Market declines can, understandably, raise concerns among investors. But they aren’t necessarily a bad thing, as they can open up new investment opportunities, particularly as portfolio allocations can be adapted to changing conditions. Indeed we are currently positioning our portfolios to cope with more turbulent markets.
Benefits of holding diverse assets
We consider that owning a diverse range of holdings within individual classes of assets, such as equities, is key to providing some investment protection in changeable market conditions. And we also believe in the importance of holding a diverse range of investments across different classes of assets, such as equities, bonds and commodities.

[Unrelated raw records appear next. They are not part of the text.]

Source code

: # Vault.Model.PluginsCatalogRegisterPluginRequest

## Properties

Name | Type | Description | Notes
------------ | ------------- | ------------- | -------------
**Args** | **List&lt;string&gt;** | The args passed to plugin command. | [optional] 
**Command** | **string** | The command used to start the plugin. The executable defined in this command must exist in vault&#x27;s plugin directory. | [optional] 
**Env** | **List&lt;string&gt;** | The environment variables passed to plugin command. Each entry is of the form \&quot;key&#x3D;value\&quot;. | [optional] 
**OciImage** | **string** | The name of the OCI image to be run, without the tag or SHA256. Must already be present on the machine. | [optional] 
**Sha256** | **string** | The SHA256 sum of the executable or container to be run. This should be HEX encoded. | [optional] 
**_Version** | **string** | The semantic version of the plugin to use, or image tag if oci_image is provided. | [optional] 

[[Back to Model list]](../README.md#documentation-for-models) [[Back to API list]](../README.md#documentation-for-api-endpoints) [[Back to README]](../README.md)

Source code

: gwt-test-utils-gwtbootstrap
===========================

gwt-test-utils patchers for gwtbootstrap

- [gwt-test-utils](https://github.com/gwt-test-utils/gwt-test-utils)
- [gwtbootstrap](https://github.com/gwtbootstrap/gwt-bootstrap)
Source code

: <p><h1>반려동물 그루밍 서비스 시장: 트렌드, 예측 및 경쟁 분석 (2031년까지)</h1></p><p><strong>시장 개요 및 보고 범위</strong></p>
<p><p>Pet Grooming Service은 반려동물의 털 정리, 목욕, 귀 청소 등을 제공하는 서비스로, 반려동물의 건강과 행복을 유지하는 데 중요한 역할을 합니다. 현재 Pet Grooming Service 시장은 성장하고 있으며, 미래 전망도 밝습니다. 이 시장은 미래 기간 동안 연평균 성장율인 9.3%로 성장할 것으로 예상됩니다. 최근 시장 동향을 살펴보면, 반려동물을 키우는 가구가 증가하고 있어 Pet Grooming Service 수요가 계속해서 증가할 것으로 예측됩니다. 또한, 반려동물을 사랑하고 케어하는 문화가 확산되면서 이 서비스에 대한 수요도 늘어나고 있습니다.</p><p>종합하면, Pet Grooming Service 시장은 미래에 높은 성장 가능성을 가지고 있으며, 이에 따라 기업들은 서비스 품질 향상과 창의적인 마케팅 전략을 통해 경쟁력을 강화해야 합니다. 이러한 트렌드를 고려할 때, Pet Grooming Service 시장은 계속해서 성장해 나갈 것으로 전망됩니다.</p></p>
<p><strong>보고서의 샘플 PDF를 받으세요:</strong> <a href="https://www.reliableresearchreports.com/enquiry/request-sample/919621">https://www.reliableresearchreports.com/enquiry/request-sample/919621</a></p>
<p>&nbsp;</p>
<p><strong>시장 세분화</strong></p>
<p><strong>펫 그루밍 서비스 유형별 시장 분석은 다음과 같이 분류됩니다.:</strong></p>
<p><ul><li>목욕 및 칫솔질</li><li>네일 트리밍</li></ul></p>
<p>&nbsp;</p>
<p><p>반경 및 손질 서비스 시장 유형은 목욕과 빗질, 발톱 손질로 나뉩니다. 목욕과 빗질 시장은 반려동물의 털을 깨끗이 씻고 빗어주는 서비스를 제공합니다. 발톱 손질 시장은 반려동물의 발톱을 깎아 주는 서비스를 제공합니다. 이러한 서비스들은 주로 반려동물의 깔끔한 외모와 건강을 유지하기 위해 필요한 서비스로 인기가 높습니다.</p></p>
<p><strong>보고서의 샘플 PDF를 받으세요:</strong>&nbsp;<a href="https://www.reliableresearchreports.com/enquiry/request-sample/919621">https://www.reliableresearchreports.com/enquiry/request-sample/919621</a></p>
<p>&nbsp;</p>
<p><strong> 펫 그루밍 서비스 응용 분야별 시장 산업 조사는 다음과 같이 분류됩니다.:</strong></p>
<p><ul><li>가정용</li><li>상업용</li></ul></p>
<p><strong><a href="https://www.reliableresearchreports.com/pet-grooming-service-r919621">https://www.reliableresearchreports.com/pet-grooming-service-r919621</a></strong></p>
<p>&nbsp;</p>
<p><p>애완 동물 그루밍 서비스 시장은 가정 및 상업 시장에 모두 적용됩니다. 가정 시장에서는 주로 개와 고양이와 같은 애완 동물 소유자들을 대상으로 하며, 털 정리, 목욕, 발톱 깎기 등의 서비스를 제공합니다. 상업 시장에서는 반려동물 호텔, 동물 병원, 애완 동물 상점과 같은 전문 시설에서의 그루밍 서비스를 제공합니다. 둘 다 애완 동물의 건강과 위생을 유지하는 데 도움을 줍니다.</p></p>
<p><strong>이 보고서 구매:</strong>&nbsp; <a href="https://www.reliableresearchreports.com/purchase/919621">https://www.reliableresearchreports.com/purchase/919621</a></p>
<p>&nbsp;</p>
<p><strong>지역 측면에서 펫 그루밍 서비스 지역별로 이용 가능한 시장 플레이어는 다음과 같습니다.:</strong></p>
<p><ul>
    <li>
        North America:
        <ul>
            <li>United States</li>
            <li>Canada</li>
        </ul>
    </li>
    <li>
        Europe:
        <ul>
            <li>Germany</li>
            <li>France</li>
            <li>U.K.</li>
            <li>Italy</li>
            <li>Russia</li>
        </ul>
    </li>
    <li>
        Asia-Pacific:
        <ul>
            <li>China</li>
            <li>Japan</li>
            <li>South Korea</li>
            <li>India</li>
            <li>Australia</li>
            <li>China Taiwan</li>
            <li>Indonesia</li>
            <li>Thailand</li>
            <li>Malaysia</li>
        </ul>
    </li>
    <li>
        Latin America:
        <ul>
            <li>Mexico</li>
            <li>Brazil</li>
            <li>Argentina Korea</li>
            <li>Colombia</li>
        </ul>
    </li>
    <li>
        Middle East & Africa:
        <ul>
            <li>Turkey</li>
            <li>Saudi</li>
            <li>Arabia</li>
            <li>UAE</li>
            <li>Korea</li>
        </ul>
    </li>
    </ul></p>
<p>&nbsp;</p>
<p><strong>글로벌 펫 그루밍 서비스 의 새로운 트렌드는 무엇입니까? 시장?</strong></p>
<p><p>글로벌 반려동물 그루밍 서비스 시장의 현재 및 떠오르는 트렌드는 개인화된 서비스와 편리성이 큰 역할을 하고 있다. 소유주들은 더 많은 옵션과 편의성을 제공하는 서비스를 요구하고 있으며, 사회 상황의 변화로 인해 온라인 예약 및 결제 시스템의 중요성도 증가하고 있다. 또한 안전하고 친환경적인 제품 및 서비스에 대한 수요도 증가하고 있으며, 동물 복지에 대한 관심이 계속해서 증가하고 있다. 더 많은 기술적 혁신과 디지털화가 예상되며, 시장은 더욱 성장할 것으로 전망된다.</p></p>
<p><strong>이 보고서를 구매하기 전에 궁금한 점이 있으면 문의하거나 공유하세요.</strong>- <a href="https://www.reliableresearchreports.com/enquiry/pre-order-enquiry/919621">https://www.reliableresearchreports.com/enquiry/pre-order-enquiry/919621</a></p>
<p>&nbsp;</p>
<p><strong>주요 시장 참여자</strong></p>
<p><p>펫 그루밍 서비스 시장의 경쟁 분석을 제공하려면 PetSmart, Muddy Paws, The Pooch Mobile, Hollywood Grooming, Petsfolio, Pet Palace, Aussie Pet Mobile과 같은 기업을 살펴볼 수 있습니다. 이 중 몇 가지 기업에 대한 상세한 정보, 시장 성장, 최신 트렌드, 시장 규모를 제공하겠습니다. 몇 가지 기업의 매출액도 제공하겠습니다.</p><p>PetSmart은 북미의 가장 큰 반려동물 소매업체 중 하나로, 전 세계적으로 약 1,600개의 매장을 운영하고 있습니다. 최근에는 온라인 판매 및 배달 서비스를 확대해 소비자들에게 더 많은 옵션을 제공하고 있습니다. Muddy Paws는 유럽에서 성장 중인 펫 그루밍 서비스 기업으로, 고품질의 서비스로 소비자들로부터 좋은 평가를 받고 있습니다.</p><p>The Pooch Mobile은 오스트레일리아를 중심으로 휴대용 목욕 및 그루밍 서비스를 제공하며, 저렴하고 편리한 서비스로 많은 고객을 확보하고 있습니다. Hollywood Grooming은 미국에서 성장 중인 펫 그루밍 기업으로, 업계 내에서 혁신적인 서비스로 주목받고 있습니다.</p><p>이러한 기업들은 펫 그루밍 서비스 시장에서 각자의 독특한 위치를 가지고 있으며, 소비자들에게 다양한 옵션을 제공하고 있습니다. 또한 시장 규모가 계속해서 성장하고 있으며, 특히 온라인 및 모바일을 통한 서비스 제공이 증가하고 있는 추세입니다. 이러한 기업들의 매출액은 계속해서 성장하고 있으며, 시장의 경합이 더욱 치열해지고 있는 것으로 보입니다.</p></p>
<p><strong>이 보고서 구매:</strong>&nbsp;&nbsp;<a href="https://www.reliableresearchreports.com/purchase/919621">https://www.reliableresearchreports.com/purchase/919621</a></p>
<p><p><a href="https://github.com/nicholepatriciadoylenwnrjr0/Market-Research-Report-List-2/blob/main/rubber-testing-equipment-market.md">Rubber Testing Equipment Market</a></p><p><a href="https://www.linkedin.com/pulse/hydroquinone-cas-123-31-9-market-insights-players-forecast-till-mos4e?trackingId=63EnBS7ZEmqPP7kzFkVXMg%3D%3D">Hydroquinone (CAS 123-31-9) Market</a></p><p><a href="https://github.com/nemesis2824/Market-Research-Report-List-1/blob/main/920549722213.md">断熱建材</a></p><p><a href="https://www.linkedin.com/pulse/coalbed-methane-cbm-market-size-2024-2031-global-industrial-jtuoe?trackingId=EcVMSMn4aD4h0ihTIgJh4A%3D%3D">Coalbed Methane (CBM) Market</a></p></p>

This is because, while we can have a view on which asset classes could perform well in 2022, we don’t know this with certainty. So there are potential investment benefits in spreading our investments across all asset classes where this is appropriate.
In our view, there are three drivers of stock market performance: sentiment, fundamentals, and valuations. We try to look beyond sentiment and consider fundamentals and valuations. Fundamentals refer to such things as economic growth and the ability of a company to increase profits. Meanwhile, valuations concern such things as how one company or market compares with another. We believe market sentiment is driven by short-term investor emotions. The key for us is not to be driven by these emotions and to always try to manage the diverse holdings in our investment portfolios in a controlled way.
(1) Refinitiv, Schroders Economics Group. 31 December 2021 (2) FactSet, 31 December 2020 to 31 December 2021.
Past performance is not a reliable indicator of future results. The value of investments and the income from them can fall as well as rise and are not guaranteed.
Any views expressed are our in-house views as at the time of publishing.